The RJR Nabisco LBO would surpass all previous corporate mergers and takeovers, including the largest one now on record, the acquisition of Gulf Corporation by Chevron Corporation in 1984, at a cost of $13.3 billion. The largest leveraged buyout recorded was the buyout of Beatrice Foods by Kohlberg, Kravis, Roberts & Co., in 1985, at a cost of $6.1 billion. Under a leveraged buyout, shareholders are paid off with cash borrowed against the value of the company's assets.
What the management of RJR Nabisco has on its hands is a ``huge earnings cow,'' says Lemonides of Gruntal. In addition to its tobacco products, such as Winston, Salem, and Camel cigarettes, the company produces a wide range of food items, including Oreo cookies, Ritz crackers, LifeSavers, Planters nuts, Cream of Wheat, and Del Monte canned goods.
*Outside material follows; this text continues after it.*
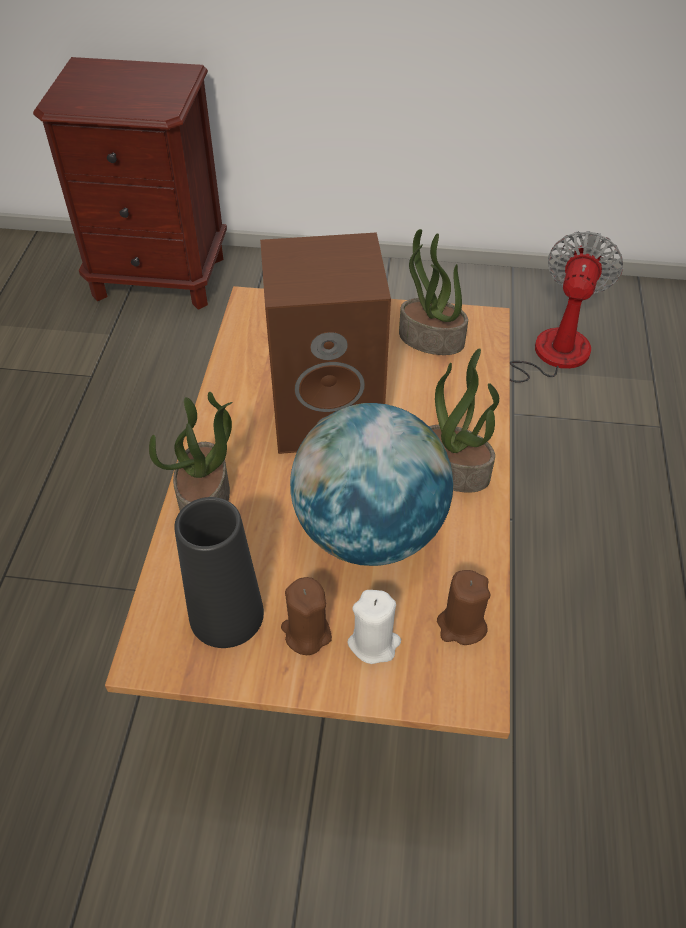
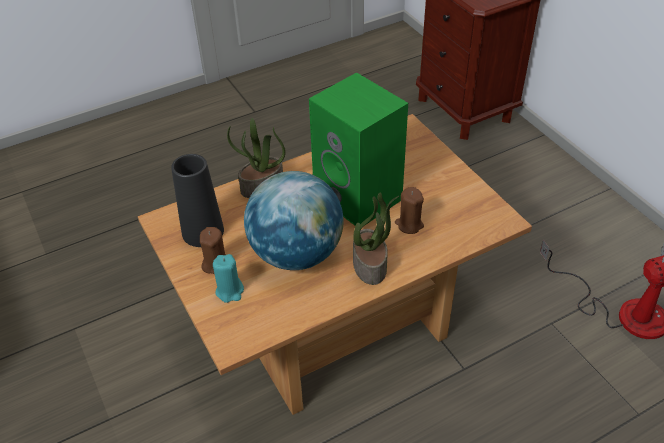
camera: 55 degrees right, 5 degrees down
brown speaker [260,232,391,454] -> green speaker [309,72,408,226]
white candle [347,590,401,664] -> turquoise candle [213,254,244,303]
potted plant [399,229,468,355] -> none
brown candle [437,570,490,645] -> brown candle moved to [395,187,424,234]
Assuming the management group is successful in buying out the company - and thus taking it private - it would probably sell off the food sector as quickly as possible, Lemonides says. ``The cash flow from the tobacco sector is much greater than the cash flow from food sales,'' he notes.
Two-thirds of the operating income comes from tobacco, rather than food. That means, he says, that if the actual final LBO cost is about $95 a share, or a total cost of $28 billion - an amount Lemonides finds more realistic than the $75 a share offered last week - the management group could sell off the food sector for about $16 billion. But that means that it would be able to acquire the profitable tobacco sector for about $11 billion, or roughly five times the cash flow from tobacco, which is about $2 billion. That, he reckons, would be ``a very successful acquisition.''
Going private at this time ``would give management much greater control over the future direction of the company,'' says Marshall Blume, a professor of finance at the Wharton School of Business. ``Some people within the corporate structure might well lose their jobs'' during a subsequent reorganization, says Mr. Blume. But on the other hand, he says, top management would be better able to focus on ``long-range policies,'' rather than having to satisfy shareholders eager for quick and profitable results on a month-to-month basis.
One question being asked here last week was whether the takeover bid by RJR Nabisco management might somehow be a ruse, designed to lure other potential buyers into courting the stock of the tobacco/food giant. Most analysts see the stock as undervalued. Following the LBO offer the stock soared 21 to 77 on Thursday. Yet, before that upsurge, RJR stock was selling at about 11 times earnings, far less than the earnings ratios of many non-tobacco food companies.
``The company is just very valuable,'' says Ron Morrow, an analyst with Smith Barney, Harris Upham & Co. Mr. Morrow sees no reason to doubt that the group headed by RJR Nabisco chief executive F.Ross Johnson is anything other than eager to go ahead with the buyout. ``They have the best food company that a tobacco company owns. It's a huge generator of cash.''
``The one thing that all of these mergers now seem to have in common is the search for a recession-resistant cash flow,'' says Charles Cerankosky, an analyst with Prescott, Ball & Turben Inc., in Cleveland. Mr. Cerankosky, a food specialist, notes that such major retail giants as Kroger and A&P have recently been linked to either attempted hostile takeovers (in Kroger's case), or acquisitions (for A&P).
Cerankosky does not believe the current merger activity will necessarily lead to greater concentration within the food industry, or a lessening of product innovation, as has been feared. Independent retail chains continue to flourish, he notes. And even many large producers such as Kellogg continue to be highly innovative, he notes, while smaller, regional producers are introducing new products.